De schaarste aan zorgmedewerkers evolueerde naar een echt tekort de laatste jaren. Het actieplan 4.0 van uw voorgangster bevat een hele resem acties. Sommige lopen nog. Op diverse plaatsen bouwen werkgevers de dienstverlening af wegens onvoldoende beschikbare verpleegkundigen. Komt er een actieplan 5.0?
‘Het kader waarbinnen ik zal werken, is dat van het VIA6. Dit zesde Vlaams Interprofessioneel Akkoord is op 30 maart 2021 afgesloten tussen de Vlaamse regering en de sociale partners voor de private en publieke socialprofitsector met een budget van 577 miljoen euro. Het is een groot voordeel dat de budgetten hierin duidelijk zijn vastgelegd. Ik wil in de eerste plaats inzetten op een betere oriëntatie vanuit de opleidingen om afgestudeerden als geschikte werkzoekenden naar het werkveld te leiden. Dat kan binnen de reguliere opleidingen, maar het gebeurt meer en meer via de zogenaamde zijinstromers, werknemers die op latere leeftijd met een korte of een langere opleiding opnieuw beschikbaar komen op de arbeidsmarkt in de zorg.

Deze groep blijft groeien. En dat is een goede zaak gezien de stijgende vraag en behoefte. De complexiteit en intensiteit van de zorg nemen toe. De komende jaren gaan er veel zorgverleners met pensioen. Via de zijinstroom zijn er nog veel mogelijkheden om het tekort aan werkkrachten in de sector weg te werken. Het is mijn ambitie om het hele palet van reguliere en zijinstroomopleidingen te stroomlijnen tot een logisch geheel. En dat zal geen eenvoudige opdracht zijn. Er zijn heel veel regels, in het onderwijssysteem, voor de federale toegang tot de zorgberoepen en tot slot in de erkenning en exploitatie van zorgdiensten, zoals de personeelsnormen. Sommige zaken liggen historisch gevoelig, zoals de discussie over de twee opleidingen voor verpleegkunde: de beroepsopleiding HBO5 en de bacheloropleiding.’

 

Deze discussie gaat ondertussen al tientallen jaren mee. De standpunten zijn gepolariseerd. In de publieke woonzorgcentra werken bijvoorbeeld veel HBO5-verpleegkundigen. Hoe kijk jij daar zelf naar?
‘Daarnaast is er de bacheloropleiding verpleegkunde van niveau 6. Momenteel kun je na beide opleidingen eenzelfde beroep uitoefenen met dezelfde taken en verantwoordelijkheden. Er is niemand die stelt dat de zorgverleners op niveau 5 niet nodig zijn, of niet waardevol zouden zijn. Ik wil dit echt met klem benadrukken. We hebben echt behoefte aan een duidelijke zorgladder met verschillende opleidingsniveaus. Daarnaast moeten we zorgen voor een duidelijk profiel met duidelijke taken en verantwoordelijkheden. Het is een correct profiel dat we zeker kunnen blijven inzetten in de diverse sectoren. Er wordt te vaak vanuit emotie geredeneerd.

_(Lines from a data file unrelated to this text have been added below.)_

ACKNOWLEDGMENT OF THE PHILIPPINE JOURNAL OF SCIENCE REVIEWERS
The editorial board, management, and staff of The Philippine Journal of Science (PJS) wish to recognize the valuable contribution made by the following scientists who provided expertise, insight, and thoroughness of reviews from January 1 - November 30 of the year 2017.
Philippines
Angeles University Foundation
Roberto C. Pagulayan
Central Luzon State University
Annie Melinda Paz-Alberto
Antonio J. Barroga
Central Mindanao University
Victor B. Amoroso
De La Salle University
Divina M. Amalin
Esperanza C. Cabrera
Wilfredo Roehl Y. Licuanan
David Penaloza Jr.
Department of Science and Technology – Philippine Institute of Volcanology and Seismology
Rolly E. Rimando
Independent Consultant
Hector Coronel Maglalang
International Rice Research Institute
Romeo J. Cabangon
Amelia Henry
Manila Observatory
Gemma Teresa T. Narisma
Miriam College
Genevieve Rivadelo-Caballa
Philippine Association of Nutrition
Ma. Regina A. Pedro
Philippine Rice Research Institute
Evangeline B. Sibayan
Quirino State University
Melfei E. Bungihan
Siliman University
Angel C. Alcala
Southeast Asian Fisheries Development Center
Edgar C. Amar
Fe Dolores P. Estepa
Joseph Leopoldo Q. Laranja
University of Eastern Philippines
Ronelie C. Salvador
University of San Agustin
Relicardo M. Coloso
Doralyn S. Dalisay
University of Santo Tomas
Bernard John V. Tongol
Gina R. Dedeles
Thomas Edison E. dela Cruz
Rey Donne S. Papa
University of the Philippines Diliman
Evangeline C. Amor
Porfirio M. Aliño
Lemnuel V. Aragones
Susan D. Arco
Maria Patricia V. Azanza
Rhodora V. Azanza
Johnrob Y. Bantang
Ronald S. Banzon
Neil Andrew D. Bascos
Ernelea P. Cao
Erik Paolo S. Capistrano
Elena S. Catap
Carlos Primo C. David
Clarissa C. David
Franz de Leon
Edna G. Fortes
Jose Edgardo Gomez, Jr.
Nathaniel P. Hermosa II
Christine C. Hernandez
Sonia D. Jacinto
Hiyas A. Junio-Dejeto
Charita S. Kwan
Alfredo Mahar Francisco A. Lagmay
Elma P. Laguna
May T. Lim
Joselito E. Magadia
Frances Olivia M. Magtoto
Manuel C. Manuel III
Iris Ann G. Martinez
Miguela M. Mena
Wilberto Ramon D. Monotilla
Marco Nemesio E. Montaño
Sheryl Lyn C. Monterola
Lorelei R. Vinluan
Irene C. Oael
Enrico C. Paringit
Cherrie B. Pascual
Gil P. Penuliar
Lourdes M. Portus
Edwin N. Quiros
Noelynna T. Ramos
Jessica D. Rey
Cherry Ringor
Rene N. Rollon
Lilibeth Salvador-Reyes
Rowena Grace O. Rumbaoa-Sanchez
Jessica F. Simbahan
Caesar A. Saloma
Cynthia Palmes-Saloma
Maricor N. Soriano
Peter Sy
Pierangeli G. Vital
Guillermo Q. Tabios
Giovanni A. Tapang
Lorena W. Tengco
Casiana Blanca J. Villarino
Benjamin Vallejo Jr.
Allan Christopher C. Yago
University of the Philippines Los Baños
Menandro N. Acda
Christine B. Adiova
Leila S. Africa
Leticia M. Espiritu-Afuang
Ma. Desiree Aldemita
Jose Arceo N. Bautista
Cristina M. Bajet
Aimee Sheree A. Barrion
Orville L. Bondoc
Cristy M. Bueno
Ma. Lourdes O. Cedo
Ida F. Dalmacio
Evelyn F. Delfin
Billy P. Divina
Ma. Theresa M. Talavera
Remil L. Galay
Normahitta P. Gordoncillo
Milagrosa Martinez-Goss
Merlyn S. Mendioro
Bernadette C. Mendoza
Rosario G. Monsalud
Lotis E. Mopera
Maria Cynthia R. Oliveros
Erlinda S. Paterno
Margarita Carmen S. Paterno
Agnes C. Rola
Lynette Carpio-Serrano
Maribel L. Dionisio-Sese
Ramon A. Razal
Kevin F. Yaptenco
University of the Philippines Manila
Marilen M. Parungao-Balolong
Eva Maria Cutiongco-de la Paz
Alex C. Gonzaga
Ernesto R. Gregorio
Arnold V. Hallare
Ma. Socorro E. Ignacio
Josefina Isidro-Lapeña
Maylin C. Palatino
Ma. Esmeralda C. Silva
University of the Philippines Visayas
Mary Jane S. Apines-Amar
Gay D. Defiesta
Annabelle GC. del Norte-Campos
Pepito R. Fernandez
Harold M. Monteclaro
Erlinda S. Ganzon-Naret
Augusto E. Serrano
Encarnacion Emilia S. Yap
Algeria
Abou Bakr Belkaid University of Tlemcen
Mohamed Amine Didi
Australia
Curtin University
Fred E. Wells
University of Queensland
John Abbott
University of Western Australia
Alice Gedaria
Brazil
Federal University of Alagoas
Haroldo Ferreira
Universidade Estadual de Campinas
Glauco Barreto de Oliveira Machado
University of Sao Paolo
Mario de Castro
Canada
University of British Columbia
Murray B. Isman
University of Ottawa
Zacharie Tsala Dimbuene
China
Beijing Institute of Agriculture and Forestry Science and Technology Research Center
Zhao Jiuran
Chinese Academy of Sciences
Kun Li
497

We willen allemaal het juiste talent en de juiste competentie op de juiste plaats in de zorg. Laten we gaan voor een duidelijk, eigenstandig HBO5-profiel, met een naam die gelinkt is aan verpleegkunde. Werkende verpleegkundigen hoeven zich echt geen zorgen te maken. Die hebben verworven rechten. De discussie wordt te vaak verengd tot een discussie over verpleegkundige taken of verzorgende handelingen; zorg is veel meer dan taken en handelingen. Het is ook instaan voor coördinatie, voor verpleegkundig leiderschap, en voor kritisch redeneren en reflecteren. In combinatie met de juiste attitude kun je echt het verschil maken voor de patiënt, cliënt of bewoner.’

 

Zijn er niet te veel regels om toegelaten te worden tot een zorgberoep?
‘Ik vind dat niet. Je mag niet vergeten dat zorgprofessionals vaak verantwoordelijk zijn voor de zorg van heel kwetsbare mensen, zeker in de residentiële ouderenzorg. Daar mag je het toeval niet laten spelen. Een goede opleiding is alleszins een eerste garantie om de juiste mensen de zorg te laten verlenen. Het gaat al lang niet meer over competenties alleen.’ 

 

De zorgsector is heel fel gereglementeerd. Voor studenten en werkenden zijn die regels allesbehalve vanzelfsprekend. Wringt daar het schoentje?
‘Inderdaad. Ik wil bijvoorbeeld het informatieloket betreffende opleidingen en zorgberoepen verder ontwikkelen. Studenten en werkzoekenden raken momenteel niet wijs uit het kluwen van opleidingsmogelijkheden in de gezondheids- en welzijnssector. Het is ook niet eenvoudig, want de initiatieven zijn vaak versnipperd per subsector. Ik zie mijn opdracht ruimer dan alleen informeren over de strikte zorgberoepen in de acute sector. De oplossing ligt er volgens mij in de gebaande paden te verlaten. We zijn soms te rigide in ons denken en blijven te veel op bekend terrein. Creatieve oplossingen vind je door ruimer te denken. We kunnen bijvoorbeeld veel inspiratie opdoen in andere sectoren. En misschien zijn mensen uit andere sectoren zo naar de zorg te krijgen.’

 

De ‘war for talent’ woedt niet alleen in de zorgsector. Gaan we vooral niet mensen wegkapen uit andere sectoren, waar ze even hard nodig zijn? Of we trekken misschien de mensen aan met een verkeerde motivatie?
‘We moeten vooral mensen met een passie voor werken met mensen naar de zorg krijgen. Echt kiezen voor een zorgopleiding is belangrijk, willen we de kwaliteit hoog houden. Niet voor niets is ons Vlaams onderwijs van zeer hoge kwaliteit. Maar er is zeker plaats voor mensen met andere opleidingen. Dat kan een verrijking zijn voor de sector. Op het gebied van technologische ondersteuning en artificiële intelligentie staan we nog maar in de startblokken in de zorg. Dat kunnen de zorgprofessionals nooit alleen. Daar is andere expertise voor nodig. En die is beschikbaar in andere sectoren. Eigenlijk denken we in de zorg veel te veel in hokjes. Ieder doet zijn taak. Het toekomstig verhaal moet er een zijn van samenwerking tussen disciplines. Ook tussen de sectoren blijft de samenwerking nog te veel dode letter. Gelukkig is daar sinds corona wel verandering in gekomen. Daar moeten we uit leren.’

 

Lossen we met meer samenwerking alleen het tekort op?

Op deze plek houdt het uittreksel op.